Recorded information:
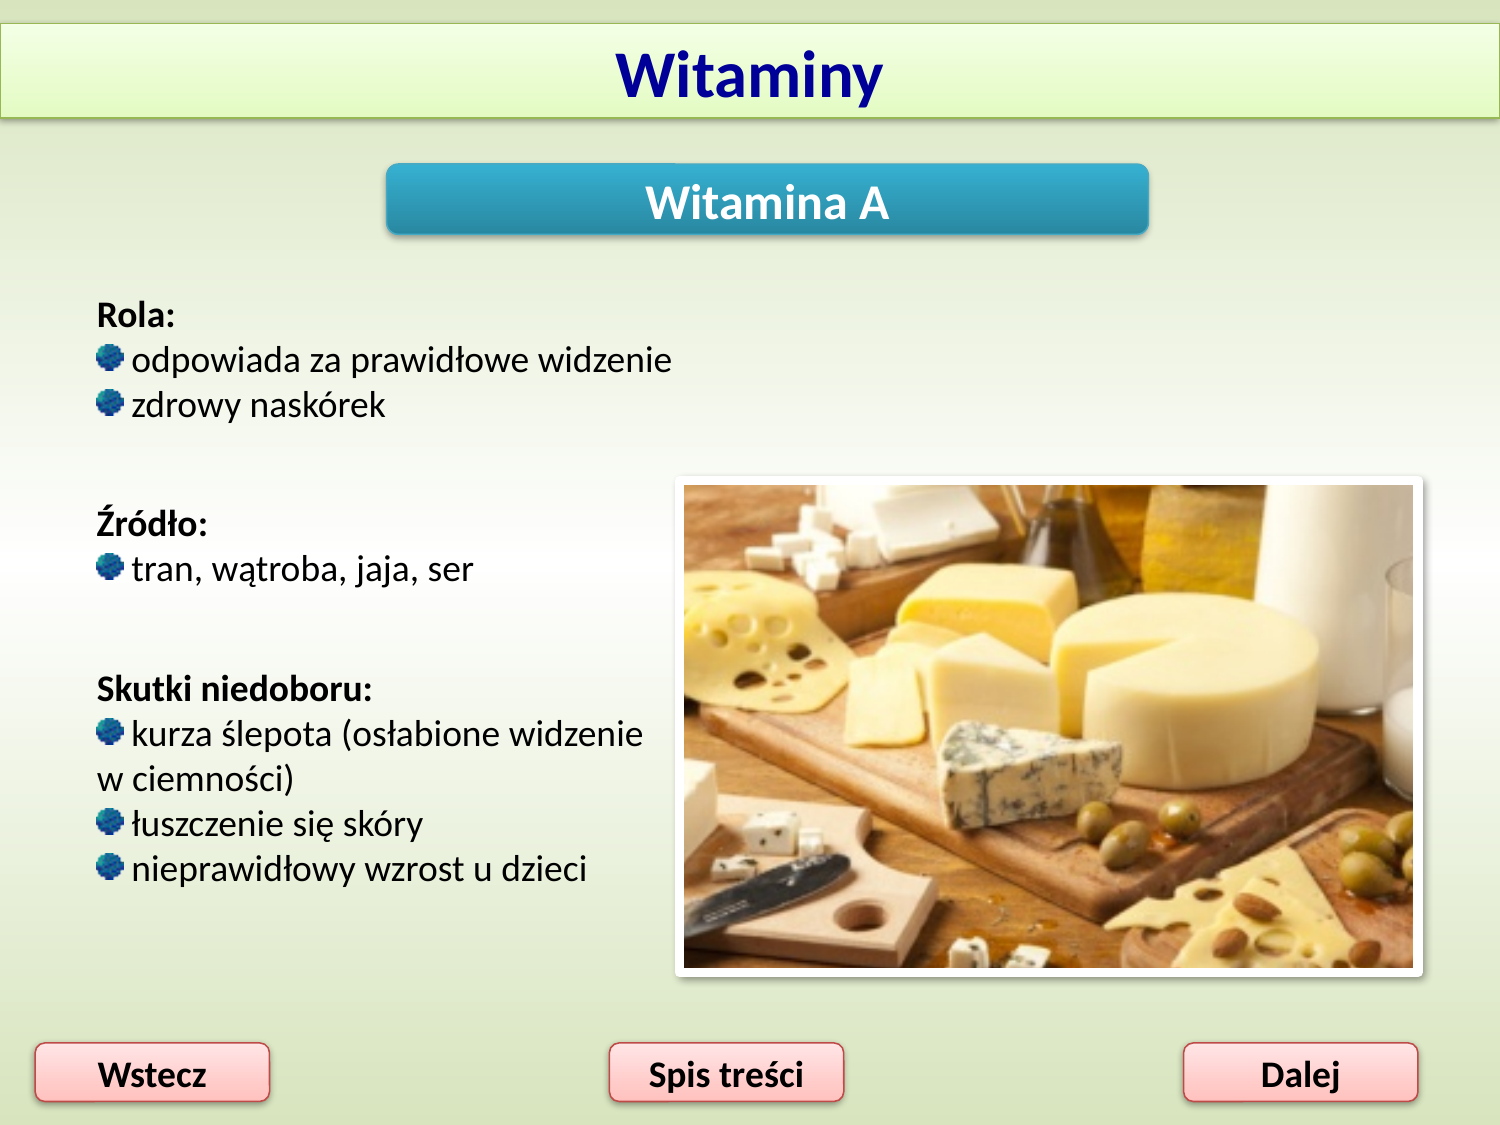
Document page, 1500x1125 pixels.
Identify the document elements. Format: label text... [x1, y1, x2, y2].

picture [96, 808, 124, 835]
text_box Wstecz [34, 1042, 271, 1103]
picture [96, 344, 124, 371]
picture [96, 389, 124, 416]
picture [96, 853, 124, 880]
text_box Spis treści [608, 1042, 845, 1103]
picture [96, 718, 124, 745]
text_box Witaminy [0, 23, 1500, 119]
text_box Źródło: tran, wątroba, jaja, ser [81, 491, 676, 597]
text_box Dalej [1182, 1042, 1419, 1103]
text_box Witamina A [385, 163, 1150, 236]
text_box Rola: odpowiada za prawidłowe widzenie zdrowy naskórek [82, 282, 903, 433]
text_box [678, 478, 1420, 975]
picture [96, 553, 124, 580]
text_box Skutki niedoboru: kurza ślepota (osłabione widzenie w ciemności) łuszczenie się skóry nieprawidłowy wzrost u dzieci [82, 656, 676, 897]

Action item:
Each line of the material is to be output exactly. Images are not part of the expected output.

Your response:
Document page, 1500x1125 pixels.
Identify the document elements. Format: label text... [x1, y1, x2, y2].

picture [96, 808, 124, 835]
text_box Wstecz [34, 1042, 271, 1103]
picture [96, 344, 124, 371]
picture [96, 389, 124, 416]
picture [96, 853, 124, 880]
text_box Spis treści [608, 1042, 845, 1103]
picture [96, 718, 124, 745]
text_box Witaminy [0, 23, 1500, 119]
text_box Źródło: tran, wątroba, jaja, ser [81, 491, 676, 597]
text_box Dalej [1182, 1042, 1419, 1103]
text_box Witamina A [385, 163, 1150, 236]
text_box Rola: odpowiada za prawidłowe widzenie zdrowy naskórek [82, 282, 903, 433]
text_box [678, 478, 1420, 975]
picture [96, 553, 124, 580]
text_box Skutki niedoboru: kurza ślepota (osłabione widzenie w ciemności) łuszczenie się skóry nieprawidłowy wzrost u dzieci [82, 656, 676, 897]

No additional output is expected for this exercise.